## [Problem to solve]
Starting at the line that contains "M885 526C919 499", repeat each line exactly through the last line of the listing, and repeat nothing else.
Start of Data
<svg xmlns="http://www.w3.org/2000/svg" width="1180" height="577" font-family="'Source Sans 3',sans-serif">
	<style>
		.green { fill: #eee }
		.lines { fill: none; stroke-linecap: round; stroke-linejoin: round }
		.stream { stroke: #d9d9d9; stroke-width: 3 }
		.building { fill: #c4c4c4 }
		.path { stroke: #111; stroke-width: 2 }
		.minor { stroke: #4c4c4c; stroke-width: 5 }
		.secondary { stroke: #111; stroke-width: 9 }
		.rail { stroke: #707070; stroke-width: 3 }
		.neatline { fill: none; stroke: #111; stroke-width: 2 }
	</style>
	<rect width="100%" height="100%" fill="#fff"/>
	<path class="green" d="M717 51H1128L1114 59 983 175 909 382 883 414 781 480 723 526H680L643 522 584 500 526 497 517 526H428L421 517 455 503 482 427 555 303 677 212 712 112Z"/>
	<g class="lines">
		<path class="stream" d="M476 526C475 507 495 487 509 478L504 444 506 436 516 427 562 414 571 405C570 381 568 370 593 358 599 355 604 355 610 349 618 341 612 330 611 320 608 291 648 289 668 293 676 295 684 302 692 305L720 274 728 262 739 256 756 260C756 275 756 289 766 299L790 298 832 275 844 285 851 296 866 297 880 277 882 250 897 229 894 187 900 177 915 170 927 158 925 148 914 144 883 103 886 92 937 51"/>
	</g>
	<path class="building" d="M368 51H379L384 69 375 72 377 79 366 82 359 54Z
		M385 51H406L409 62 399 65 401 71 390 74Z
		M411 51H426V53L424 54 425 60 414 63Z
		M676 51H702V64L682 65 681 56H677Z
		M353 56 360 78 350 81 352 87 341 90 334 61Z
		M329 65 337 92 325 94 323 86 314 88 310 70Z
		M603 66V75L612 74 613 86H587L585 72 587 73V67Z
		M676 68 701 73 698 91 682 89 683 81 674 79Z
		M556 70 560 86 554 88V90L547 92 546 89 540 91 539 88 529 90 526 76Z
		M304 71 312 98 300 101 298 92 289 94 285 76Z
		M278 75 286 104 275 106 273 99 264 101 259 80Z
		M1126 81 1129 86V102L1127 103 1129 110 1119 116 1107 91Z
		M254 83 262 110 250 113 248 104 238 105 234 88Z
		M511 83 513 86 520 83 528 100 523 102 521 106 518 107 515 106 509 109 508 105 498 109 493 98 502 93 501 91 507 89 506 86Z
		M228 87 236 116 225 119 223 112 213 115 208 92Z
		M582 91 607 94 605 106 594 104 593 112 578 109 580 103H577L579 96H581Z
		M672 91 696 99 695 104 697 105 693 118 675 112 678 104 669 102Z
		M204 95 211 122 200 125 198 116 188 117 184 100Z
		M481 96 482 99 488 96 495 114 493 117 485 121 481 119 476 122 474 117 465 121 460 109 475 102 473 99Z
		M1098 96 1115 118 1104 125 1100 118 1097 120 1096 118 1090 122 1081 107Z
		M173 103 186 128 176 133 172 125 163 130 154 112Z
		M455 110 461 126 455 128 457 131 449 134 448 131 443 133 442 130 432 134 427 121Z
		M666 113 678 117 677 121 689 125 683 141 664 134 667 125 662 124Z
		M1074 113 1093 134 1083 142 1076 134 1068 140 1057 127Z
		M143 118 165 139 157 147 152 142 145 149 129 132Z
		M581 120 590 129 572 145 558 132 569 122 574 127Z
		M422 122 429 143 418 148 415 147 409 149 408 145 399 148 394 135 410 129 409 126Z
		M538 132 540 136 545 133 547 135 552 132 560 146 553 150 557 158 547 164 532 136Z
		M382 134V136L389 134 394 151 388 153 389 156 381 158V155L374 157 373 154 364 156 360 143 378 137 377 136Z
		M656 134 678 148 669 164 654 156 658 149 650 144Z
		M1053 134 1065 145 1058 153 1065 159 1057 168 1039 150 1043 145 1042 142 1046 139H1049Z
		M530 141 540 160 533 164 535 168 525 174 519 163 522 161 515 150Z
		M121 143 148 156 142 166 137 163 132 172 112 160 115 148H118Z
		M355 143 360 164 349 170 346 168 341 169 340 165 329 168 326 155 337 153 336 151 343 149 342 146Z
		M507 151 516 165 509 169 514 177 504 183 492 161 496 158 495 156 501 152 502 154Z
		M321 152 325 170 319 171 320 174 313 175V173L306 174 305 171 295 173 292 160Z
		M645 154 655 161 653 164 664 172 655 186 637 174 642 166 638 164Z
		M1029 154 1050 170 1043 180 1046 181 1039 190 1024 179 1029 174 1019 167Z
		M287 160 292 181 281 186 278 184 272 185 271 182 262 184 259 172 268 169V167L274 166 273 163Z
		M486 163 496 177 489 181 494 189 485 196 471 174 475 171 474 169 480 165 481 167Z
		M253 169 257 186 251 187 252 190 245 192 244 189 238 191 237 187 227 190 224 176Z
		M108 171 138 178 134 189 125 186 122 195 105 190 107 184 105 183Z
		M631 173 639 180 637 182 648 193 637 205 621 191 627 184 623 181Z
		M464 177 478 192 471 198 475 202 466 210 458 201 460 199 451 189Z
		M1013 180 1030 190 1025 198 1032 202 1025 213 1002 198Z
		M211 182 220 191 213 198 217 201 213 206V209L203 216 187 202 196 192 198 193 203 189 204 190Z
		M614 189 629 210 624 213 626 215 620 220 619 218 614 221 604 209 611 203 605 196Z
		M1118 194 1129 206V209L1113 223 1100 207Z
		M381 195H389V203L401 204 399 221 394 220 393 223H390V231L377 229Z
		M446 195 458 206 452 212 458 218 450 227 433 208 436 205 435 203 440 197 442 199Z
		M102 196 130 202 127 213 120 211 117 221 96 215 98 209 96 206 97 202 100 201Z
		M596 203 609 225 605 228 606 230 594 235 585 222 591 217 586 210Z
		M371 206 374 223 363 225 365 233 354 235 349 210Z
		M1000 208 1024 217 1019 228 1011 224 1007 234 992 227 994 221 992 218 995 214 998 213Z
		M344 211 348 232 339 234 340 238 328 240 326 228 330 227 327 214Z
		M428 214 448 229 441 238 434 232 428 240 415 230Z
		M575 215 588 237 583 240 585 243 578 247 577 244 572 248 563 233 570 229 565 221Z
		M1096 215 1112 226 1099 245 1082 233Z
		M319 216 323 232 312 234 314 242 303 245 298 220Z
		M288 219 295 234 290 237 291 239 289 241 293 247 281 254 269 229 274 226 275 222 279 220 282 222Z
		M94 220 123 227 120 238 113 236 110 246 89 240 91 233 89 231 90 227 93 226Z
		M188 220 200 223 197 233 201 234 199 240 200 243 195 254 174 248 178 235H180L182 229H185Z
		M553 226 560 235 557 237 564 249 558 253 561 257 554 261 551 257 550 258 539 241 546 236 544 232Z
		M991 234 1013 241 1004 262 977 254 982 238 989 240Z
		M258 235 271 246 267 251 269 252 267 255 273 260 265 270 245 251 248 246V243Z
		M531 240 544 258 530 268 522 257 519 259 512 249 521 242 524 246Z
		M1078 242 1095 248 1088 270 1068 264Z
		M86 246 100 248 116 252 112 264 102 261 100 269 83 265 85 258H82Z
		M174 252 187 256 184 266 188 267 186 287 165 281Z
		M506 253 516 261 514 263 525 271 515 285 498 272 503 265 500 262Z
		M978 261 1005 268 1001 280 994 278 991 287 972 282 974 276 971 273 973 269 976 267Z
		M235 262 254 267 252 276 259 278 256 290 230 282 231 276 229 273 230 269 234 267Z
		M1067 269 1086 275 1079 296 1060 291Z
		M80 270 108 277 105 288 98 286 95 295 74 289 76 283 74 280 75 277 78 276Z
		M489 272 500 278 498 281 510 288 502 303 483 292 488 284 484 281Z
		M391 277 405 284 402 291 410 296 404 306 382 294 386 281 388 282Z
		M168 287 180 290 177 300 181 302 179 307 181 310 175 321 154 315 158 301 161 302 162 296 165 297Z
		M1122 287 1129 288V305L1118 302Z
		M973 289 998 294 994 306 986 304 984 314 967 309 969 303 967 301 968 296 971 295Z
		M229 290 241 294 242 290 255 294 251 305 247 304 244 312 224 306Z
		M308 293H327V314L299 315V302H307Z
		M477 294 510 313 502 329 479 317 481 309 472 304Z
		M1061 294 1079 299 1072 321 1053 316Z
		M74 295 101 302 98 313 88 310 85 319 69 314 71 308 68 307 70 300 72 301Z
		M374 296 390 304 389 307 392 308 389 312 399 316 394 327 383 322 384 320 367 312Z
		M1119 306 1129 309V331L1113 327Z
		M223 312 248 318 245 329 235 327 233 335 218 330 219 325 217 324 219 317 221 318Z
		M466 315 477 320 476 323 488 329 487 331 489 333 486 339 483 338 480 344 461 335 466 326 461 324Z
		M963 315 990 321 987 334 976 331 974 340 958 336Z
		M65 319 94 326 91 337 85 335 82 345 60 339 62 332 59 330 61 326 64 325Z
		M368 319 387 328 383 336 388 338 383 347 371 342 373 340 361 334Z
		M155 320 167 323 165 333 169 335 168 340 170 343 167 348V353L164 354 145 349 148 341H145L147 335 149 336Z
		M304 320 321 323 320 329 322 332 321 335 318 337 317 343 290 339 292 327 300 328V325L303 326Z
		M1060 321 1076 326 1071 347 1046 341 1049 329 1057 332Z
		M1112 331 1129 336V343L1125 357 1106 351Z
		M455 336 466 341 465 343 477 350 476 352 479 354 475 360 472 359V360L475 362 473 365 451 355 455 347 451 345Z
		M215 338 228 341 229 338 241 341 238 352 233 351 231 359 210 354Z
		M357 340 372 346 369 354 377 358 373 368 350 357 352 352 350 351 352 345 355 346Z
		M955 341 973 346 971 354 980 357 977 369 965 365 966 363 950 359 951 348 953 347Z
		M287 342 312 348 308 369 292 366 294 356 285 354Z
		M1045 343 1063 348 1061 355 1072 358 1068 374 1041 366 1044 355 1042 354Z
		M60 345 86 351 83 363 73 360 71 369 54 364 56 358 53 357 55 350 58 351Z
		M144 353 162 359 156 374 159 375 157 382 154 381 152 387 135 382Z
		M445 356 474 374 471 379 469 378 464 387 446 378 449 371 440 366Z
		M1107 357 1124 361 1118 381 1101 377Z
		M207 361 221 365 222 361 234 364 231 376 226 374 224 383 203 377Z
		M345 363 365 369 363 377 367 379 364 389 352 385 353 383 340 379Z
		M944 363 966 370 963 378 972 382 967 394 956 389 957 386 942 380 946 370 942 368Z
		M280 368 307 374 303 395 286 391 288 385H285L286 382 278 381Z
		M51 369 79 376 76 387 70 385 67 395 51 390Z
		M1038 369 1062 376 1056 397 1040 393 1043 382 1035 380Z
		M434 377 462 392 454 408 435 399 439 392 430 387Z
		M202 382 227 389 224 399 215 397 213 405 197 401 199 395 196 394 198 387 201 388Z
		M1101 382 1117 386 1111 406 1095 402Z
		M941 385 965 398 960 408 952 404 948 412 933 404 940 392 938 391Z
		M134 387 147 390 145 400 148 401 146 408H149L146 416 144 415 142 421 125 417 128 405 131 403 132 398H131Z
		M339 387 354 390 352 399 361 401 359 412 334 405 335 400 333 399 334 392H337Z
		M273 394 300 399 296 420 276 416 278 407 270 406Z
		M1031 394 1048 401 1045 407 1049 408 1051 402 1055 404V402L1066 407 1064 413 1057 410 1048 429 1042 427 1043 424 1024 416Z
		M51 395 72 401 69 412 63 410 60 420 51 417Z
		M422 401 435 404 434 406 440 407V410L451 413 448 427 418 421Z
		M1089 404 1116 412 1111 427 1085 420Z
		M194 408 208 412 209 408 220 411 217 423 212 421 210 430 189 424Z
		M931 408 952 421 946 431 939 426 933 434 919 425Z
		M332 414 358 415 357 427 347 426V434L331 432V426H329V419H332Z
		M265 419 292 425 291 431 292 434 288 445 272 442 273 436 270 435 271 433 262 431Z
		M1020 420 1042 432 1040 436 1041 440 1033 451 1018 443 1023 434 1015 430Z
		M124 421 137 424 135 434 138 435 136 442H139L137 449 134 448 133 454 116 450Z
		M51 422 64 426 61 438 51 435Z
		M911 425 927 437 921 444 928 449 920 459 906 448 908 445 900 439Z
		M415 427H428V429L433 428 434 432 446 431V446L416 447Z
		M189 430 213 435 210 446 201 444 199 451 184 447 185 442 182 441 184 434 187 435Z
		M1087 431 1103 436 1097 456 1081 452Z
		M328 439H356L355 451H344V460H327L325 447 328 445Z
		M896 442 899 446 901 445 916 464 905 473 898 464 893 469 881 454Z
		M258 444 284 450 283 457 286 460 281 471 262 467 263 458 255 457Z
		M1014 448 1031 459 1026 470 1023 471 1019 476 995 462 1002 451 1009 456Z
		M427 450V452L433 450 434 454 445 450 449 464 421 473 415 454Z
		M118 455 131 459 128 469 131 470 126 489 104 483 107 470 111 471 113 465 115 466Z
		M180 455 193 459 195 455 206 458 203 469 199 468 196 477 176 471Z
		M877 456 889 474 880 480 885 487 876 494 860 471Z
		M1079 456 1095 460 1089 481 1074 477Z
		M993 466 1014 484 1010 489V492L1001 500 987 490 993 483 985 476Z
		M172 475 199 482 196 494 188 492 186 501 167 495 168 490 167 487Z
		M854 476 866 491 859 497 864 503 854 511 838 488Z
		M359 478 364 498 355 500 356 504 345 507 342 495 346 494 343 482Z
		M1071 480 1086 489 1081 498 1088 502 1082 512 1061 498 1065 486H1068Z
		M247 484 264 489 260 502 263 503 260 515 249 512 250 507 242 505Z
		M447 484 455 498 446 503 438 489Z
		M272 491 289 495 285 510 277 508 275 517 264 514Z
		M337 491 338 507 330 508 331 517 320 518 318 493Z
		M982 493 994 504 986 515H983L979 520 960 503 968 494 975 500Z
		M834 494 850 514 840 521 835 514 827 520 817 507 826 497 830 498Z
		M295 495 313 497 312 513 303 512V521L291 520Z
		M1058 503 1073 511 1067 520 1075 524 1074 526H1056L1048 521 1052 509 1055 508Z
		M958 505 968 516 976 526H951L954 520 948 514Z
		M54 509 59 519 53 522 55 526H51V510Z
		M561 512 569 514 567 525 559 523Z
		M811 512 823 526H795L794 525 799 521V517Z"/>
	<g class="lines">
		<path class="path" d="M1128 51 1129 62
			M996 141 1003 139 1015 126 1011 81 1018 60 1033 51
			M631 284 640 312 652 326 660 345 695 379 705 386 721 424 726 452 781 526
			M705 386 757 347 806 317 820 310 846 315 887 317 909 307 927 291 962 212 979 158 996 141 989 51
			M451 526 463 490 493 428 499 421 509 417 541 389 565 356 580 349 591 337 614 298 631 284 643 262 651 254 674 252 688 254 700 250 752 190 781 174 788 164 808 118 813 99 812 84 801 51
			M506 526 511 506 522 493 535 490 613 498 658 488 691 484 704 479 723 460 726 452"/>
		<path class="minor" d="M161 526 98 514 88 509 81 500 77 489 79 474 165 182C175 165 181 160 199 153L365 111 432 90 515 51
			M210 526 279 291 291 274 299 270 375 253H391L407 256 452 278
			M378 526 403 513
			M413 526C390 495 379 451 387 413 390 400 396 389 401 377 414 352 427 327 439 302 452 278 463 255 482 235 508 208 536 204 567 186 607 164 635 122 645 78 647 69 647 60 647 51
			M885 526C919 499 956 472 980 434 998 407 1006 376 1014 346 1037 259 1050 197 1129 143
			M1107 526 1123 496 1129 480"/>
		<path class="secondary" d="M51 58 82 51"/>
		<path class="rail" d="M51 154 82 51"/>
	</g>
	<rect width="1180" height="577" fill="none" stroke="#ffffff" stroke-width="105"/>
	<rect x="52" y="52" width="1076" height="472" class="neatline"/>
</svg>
End of Data
## [Task answer]
			M885 526C919 499 956 472 980 434 998 407 1006 376 1014 346 1037 259 1050 197 1129 143
			M1107 526 1123 496 1129 480"/>
		<path class="secondary" d="M51 58 82 51"/>
		<path class="rail" d="M51 154 82 51"/>
	</g>
	<rect width="1180" height="577" fill="none" stroke="#ffffff" stroke-width="105"/>
	<rect x="52" y="52" width="1076" height="472" class="neatline"/>
</svg>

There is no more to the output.